*** Opening Passage shown ***

Precision Therapy: Applying Proven Technologies to Inflammatory and Immunological Disease Treatment

The convergence of various factors, including advancements in OMIC data, repurposing of precision oncology technologies and high demand from patients and pharmaceutical companies, has positioned inflammation and immunology sectors for explosive growth, driving the development of safer and more effective precision therapies.

March 2024

Inflammation and Immunology Disease Landscape

Inflammatory and Immunology (I&I) diseases affect approximately 35 million Americans or over 10% of the population. Despite the prevalence, current treatments are ineffective in managing these conditions.

Unsurprisingly, this lack of effective treatments has led to significant demand for new and innovative therapies that are safe and efficient. However, biotech and pharma R&D focus to date has largely been on more severe indications (e.g., oncology), which despite a smaller size, have seen rapid market growth. Precision therapy methods, harnessing established and de-risked technologies derived from precision oncology, hold the promise of catalyzing a comparable revolution in the treatment of I&I diseases. This presents an opportunity for enhanced disease management and ultimately, superior patient outcomes.

The lack of innovation in I&I drug development has been a critical factor contributing to the slower growth of the I&I market. Interestingly, despite the two times larger patient population than oncology, I&I diseases only generate 60% of the market size (Figure 1).

Figure 1: Comparison of I&I disease and oncology markets.

Source: SEER, NIH, IQVIA, Global Data, Evaluate Pharma.

This discrepancy cannot be attributed to differences in treatable disease subtypes or drug treatment costs, but instead to the limited treatment options available for I&I diseases. Limited options have resulted in redundant use cases and lower overall market penetration.

*** Closing Passage shown ***
*** Opening Records shown ***

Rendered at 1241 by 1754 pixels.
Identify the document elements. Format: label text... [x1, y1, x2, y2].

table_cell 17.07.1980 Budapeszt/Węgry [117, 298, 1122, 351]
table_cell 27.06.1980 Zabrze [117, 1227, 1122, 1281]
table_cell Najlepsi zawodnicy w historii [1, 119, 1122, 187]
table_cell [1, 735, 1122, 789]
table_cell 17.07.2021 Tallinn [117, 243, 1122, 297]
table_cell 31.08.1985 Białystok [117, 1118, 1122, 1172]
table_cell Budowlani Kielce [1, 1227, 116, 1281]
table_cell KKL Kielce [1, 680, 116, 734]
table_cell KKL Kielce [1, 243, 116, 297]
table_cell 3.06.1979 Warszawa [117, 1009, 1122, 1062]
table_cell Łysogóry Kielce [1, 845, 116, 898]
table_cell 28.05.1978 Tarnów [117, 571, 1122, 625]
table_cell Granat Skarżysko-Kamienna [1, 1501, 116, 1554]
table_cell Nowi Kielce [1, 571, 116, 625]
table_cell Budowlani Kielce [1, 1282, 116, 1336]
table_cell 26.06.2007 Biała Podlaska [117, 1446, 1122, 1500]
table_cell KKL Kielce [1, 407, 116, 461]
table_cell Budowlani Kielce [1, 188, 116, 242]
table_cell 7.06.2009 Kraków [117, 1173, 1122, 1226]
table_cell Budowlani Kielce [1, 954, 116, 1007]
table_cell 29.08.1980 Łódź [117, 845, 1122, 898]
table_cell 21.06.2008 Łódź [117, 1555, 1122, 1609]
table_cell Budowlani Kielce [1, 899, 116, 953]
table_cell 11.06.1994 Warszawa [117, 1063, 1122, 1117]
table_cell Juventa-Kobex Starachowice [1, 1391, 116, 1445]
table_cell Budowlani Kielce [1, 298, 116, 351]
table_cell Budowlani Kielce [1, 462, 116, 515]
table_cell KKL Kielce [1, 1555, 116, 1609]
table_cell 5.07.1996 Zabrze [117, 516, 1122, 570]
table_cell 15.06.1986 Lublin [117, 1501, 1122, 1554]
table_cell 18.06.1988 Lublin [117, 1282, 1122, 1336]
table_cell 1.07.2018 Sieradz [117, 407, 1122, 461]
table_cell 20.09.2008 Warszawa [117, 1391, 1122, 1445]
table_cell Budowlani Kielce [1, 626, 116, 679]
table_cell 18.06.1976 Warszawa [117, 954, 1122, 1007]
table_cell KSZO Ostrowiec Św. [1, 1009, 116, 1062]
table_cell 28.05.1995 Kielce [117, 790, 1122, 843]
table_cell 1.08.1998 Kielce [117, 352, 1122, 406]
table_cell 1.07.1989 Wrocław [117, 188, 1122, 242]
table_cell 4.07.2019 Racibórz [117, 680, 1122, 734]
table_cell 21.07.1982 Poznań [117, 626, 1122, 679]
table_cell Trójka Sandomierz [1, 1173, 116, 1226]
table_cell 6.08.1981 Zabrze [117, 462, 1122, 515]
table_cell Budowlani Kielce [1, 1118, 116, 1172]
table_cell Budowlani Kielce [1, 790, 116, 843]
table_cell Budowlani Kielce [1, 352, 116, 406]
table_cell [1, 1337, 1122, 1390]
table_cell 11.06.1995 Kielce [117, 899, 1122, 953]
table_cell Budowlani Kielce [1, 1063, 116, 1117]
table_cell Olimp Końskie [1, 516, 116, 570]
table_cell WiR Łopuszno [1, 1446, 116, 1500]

*** Closing Records shown ***

◆ Task A: In the precision therapy text, roughly how many Americans are affected by I&I diseases?
◆ Task B: Extend the precision therapy text onward from its final sentence.
Set the data aside; none of it is needed here.

◆ Exercise output A: About 35 million, which is over 10% of the population.

◆ Exercise output B:
In comparison, oncology has more than twice the number of marketed drugs, which are more diverse in their mechanisms of action and use cases. For example, the top 16 selling oncology drugs generated over $50 billion in sales in 2022 alone according to Global Data, accounting for approximately 50% of the total sales, and 13 out of 16 of these therapies have novel biological mechanisms of action. On the other hand, the I&I market is dominated by only five drugs that comprise around 50% of the market according to Global Data and have only three unique biological mechanisms of action. This dynamic highlights the need for innovation and the potential for market expansion in the space.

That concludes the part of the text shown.